Tengo malas noticias…
Sachs se fue por ahí, cojeando, y se cruzó con Sellitto y Haumann delante del escondite.
– ¿Le trincaste con un arma descargada? -preguntó Haumann, incrédulo.
– De hecho, le trinqué con una piedra.
El jefe de la USU meneó la cabeza, enarcando una ceja, lo cual era su mejor cumplido.
– ¿Boyd ha dicho algo? -preguntó ella.
– Que comprendía cuáles eran sus derechos. Luego se ha quedado como una tumba.
Ella y Sellitto intercambiaron sus armas. Él volvió a cargar la suya. Sachs revisó su Glock y se la puso en la pistolera.
– ¿Qué habéis averiguado sobre esa casa? -preguntó.
Haumann se pasó la mano por sus hirsutos cabellos cortados al rape.
– Parece que la casa en la que vivía estaba alquilada a nombre de su novia, Jeanne Starke. Las niñas son de ella, dos hijas. No son de Boyd. Hemos dado parte a protección de menores, a los servicios sociales, que ha tomado cartas en el asunto. Ese lugar -señaló con la cabeza hacia el edificio de apartamentos- era un piso franco. Lleno de herramientas del oficio, ya me entiendes -explicó Haumann.
– Creo que será mejor que me ocupe de ese lugar -dijo Sachs.
– Lo hemos protegido -dijo Haumann-. Bueno, lo hizo él. -Apuntó a Sellitto con la cabeza. El jefe de la USU prosiguió-: Tengo que dar parte a los de arriba. ¿Andarás por aquí después de terminar con el escenario? Querrán una declaración.
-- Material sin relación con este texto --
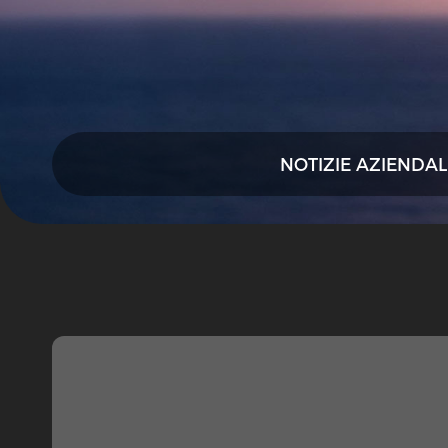
NOTIZIE AZIENDAL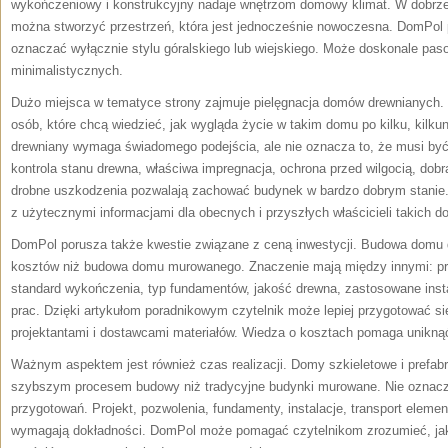
wykończeniowy i konstrukcyjny nadaje wnętrzom domowy klimat. W dobr
można stworzyć przestrzeń, która jest jednocześnie nowoczesna. DomPol 
oznaczać wyłącznie stylu góralskiego lub wiejskiego. Może doskonale pas
minimalistycznych.
Dużo miejsca w tematyce strony zajmuje pielęgnacja domów drewnianych. 
osób, które chcą wiedzieć, jak wygląda życie w takim domu po kilku, kilkun
drewniany wymaga świadomego podejścia, ale nie oznacza to, że musi być
kontrola stanu drewna, właściwa impregnacja, ochrona przed wilgocią, dobr
drobne uszkodzenia pozwalają zachować budynek w bardzo dobrym stanie. 
z użytecznymi informacjami dla obecnych i przyszłych właścicieli takich 
DomPol porusza także kwestie związane z ceną inwestycji. Budowa domu 
kosztów niż budowa domu murowanego. Znaczenie mają między innymi: proje
standard wykończenia, typ fundamentów, jakość drewna, zastosowane instal
prac. Dzięki artykułom poradnikowym czytelnik może lepiej przygotować 
projektantami i dostawcami materiałów. Wiedza o kosztach pomaga unikną
Ważnym aspektem jest również czas realizacji. Domy szkieletowe i prefab
szybszym procesem budowy niż tradycyjne budynki murowane. Nie oznacza
przygotowań. Projekt, pozwolenia, fundamenty, instalacje, transport elem
wymagają dokładności. DomPol może pomagać czytelnikom zrozumieć, jaki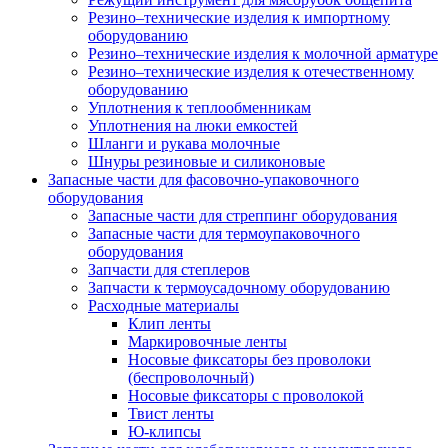
Резино–технические изделия к импортному
оборудованию
Резино–технические изделия к молочной арматуре
Резино–технические изделия к отечественному
оборудованию
Уплотнения к теплообменникам
Уплотнения на люки емкостей
Шланги и рукава молочные
Шнуры резиновые и силиконовые
Запасные части для фасовочно-упаковочного
оборудования
Запасные части для стреппинг оборудования
Запасные части для термоупаковочного
оборудования
Запчасти для степлеров
Запчасти к термоусадочному оборудованию
Расходные материалы
Клип ленты
Маркировочные ленты
Носовые фиксаторы без проволоки
(беспроволочный)
Носовые фиксаторы с проволокой
Твист ленты
Ю-клипсы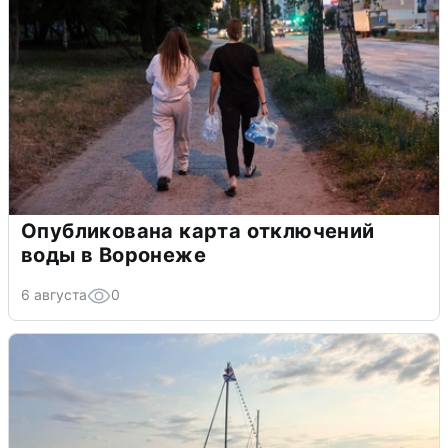
Опубликована карта отключений
воды в Воронеже
6 августа
0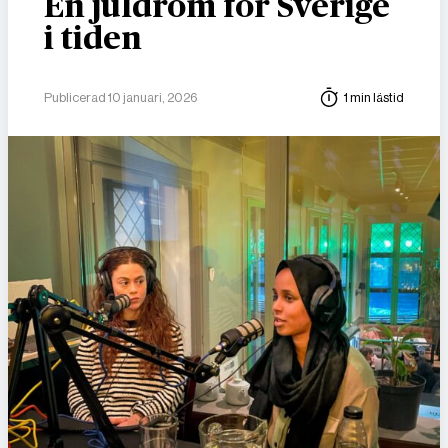
En juldröm för Sverige
i tiden
Publicerad 10 januari, 2026
1 min lästid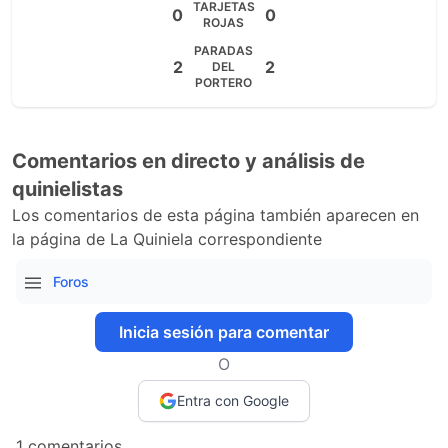
TARJETAS
0
0
ROJAS
PARADAS
2
2
DEL
PORTERO
Comentarios en directo y análisis de
quinielistas
Los comentarios de esta página también aparecen en
la página de La Quiniela correspondiente
Foros
Inicia sesión para comentar
O
Entra con Google
1 comentarios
Sachs asintió con la cabeza. Y ella y el pesado detective caminaron juntos hacia el escondite de Boyd. Finalmente, Sellitto dirigió la mirada a la pierna de Sachs.
– Te ha vuelto la cojera.
– ¿Vuelto?
– Ajá, cuando estabas evacuando las casas, en la acera de enfrente, miré por la ventana. Parecía que podías andar bien.
– A veces se me cura sola.
Sellitto se encogió de hombros.
– Es curioso cómo ocurren esas cosas.
– Sí que lo es.
Sellitto sabía lo que ella había hecho por él. Se lo estaba diciendo.
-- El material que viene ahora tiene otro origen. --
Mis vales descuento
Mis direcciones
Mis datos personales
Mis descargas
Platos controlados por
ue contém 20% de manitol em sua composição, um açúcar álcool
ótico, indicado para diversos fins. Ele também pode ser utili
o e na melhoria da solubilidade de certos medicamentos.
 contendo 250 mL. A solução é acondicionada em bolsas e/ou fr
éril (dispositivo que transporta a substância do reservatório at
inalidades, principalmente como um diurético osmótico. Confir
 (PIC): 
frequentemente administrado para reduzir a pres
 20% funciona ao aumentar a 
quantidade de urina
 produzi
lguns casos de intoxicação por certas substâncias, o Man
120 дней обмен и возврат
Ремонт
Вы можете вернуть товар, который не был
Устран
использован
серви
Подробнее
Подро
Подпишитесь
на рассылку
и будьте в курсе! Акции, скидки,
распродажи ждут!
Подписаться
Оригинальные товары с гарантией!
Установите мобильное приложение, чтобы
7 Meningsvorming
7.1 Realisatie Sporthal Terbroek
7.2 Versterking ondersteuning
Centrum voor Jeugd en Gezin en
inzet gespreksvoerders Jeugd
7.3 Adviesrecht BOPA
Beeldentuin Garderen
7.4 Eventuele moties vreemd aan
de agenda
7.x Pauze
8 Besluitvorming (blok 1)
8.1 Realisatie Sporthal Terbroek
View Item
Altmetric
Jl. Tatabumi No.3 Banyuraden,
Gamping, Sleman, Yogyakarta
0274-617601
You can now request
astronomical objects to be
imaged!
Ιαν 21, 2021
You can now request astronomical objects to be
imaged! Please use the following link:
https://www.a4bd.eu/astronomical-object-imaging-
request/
– Bueno, tenemos al que disparaba. Pero eso es sólo la mitad del trabajo. Ahora tenemos que coger al cabrón que le contrató y a su compinche, que, debemos suponer, acaba de hacerse cargo de la tarea de Boyd. Haga la cuadrícula, detective. -Sellitto dijo esto en una voz tan bronca como la más áspera que era capaz de poner Rhyme.
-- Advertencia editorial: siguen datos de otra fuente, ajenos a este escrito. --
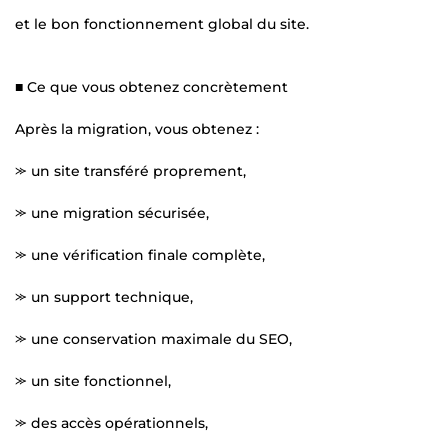
et le bon fonctionnement global du site.
■ Ce que vous obtenez concrètement
Après la migration, vous obtenez :
⪼ un site transféré proprement,
⪼ une migration sécurisée,
⪼ une vérification finale complète,
⪼ un support technique,
⪼ une conservation maximale du SEO,
⪼ un site fonctionnel,
⪼ des accès opérationnels,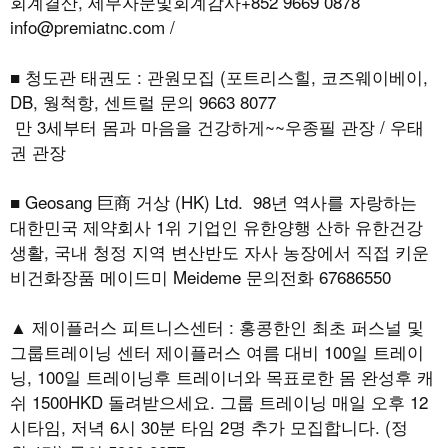
회계결산, 세무자문및회계감사+852 9669 0878
info@premiatnc.com /
■ 청도관 태권도 : 관원모집 (포트리스힐, 코즈웨이베이,
DB, 웡척항, 센트럴 문의 9663 8077
만 3세부터 몸과 마음을 건강하게~~우종필 관장 / 우태
권 관장
■ Geosang 巨商 거상 (HK) Ltd. 98년 역사를 자랑하는
대한민국 제약회사 1위 기업인 유한양행 산하 유한건강
생활, 국내 청정 지역 변산반도 자사 농장에서 직접 키운
비건화장품 메이드미 Meideme 문의전화 67686550
▲ 제이플러스 피트니스센터 : 홍콩한인 최초 퍼스널 및
그룹트레이닝 센터 제이플러스 여름 대비 100일 트레이
닝, 100일 트레이닝후 트레이너와 목표로한 몸 완성후 캐
쉬 1500HKD 돌려받으세요. 그룹 트레이닝 매일 오후 12
시타임, 저녁 6시 30분 타임 2명 추가 모집합니다. (정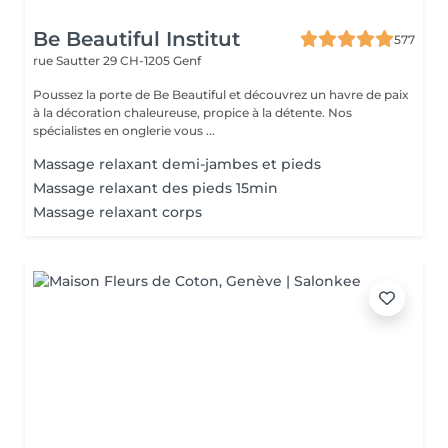
Be Beautiful Institut
577
rue Sautter 29
CH-1205 Genf
Poussez la porte de Be Beautiful et découvrez un havre de paix
à la décoration chaleureuse, propice à la détente. Nos
spécialistes en onglerie vous ...
Massage relaxant demi-jambes et pieds
Massage relaxant des pieds 15min
Massage relaxant corps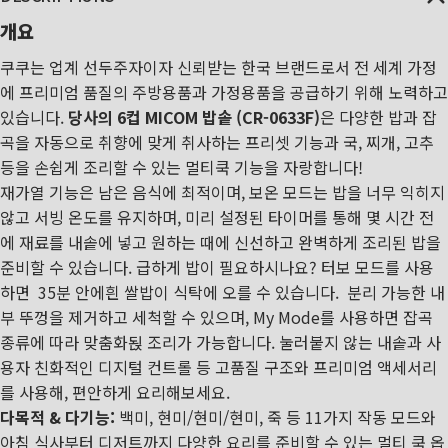
개요
쿠쿠는 업계 선두주자이자 신뢰받는 한국 브랜드로서 전 세계 가정
에 프리미엄 품질의 주방용품과 가정용품을 공급하기 위해 노력하고
있습니다.
당사의 6컵 MICOM 밥솥 (CR-0633F)
은 다양한 밥과 잡
곡을 자동으로 취향에 맞게 취사하는 프리셋 기능과 국, 찌개, 고추
등을 손쉽게 조리할 수 있는 멀티쿡 기능을 자랑합니다!
재가열 기능은 남은 음식에 최적이며, 보온 모드는 밥을 너무 익히지
않고 서빙 온도를 유지하며, 미리 설정된 타이머를 통해 몇 시간 전
에 재료를 내솥에 넣고 원하는 때에 신선하고 완벽하게 조리된 밥을
준비할 수 있습니다. 급하게 밥이 필요하시나요? 터보 모드를 사용
하면 35분 안에흰 쌀밥이 식탁에 오를 수 있습니다. 분리 가능한 내
부 뚜껑을 제거하고 세척할 수 있으며, My Mode를 사용하면 잡곡
종류에 따라 맞춤화됝 조리가 가능합니다. 눌러붙지 않는 내솥과 사
용자 친화적인 디지털 컨트롤 등 고품질 구조와 프리미엄 액세서리
를 사용해, 편안하게 요리해보세요.
다목적 & 다기능:
백미, 현미/현미/현미, 죽 등 11가지 작동 모드와
아침 식사부터 디저트까지 다양한 요리를 준비할 수 있는 멀티 쿡 옵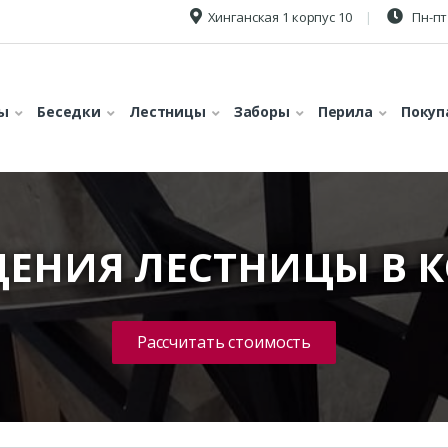
Хинганская 1 корпус 10
Пн-пт 
ы
Беседки
Лестницы
Заборы
Перила
Покуп
ЕНИЯ ЛЕСТНИЦЫ В 
Рассчитать стоимость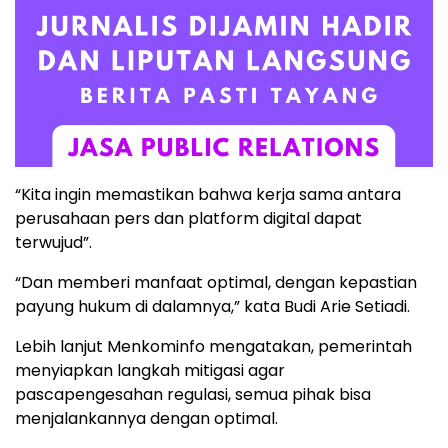
“Kita ingin memastikan bahwa kerja sama antara
perusahaan pers dan platform digital dapat
terwujud”.
“Dan memberi manfaat optimal, dengan kepastian
payung hukum di dalamnya,” kata Budi Arie Setiadi.
Lebih lanjut Menkominfo mengatakan, pemerintah
menyiapkan langkah mitigasi agar
pascapengesahan regulasi, semua pihak bisa
menjalankannya dengan optimal.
Éste era el mejor agradecimiento que él podría darle: hacerle saber que volvía a ser el de siempre.
A menudo, la prueba más importante es la que se encuentra al final.
Cualquier buen investigador del escenario de un crimen evalúa el lugar e inmediatamente se ocupa de los artículos frágiles que están sujetos a la evaporación, la contaminación por la lluvia, la dispersión por el viento, y así sucesivamente, dejando los más obvios -como un revólver humeante- para recogerlos más tarde.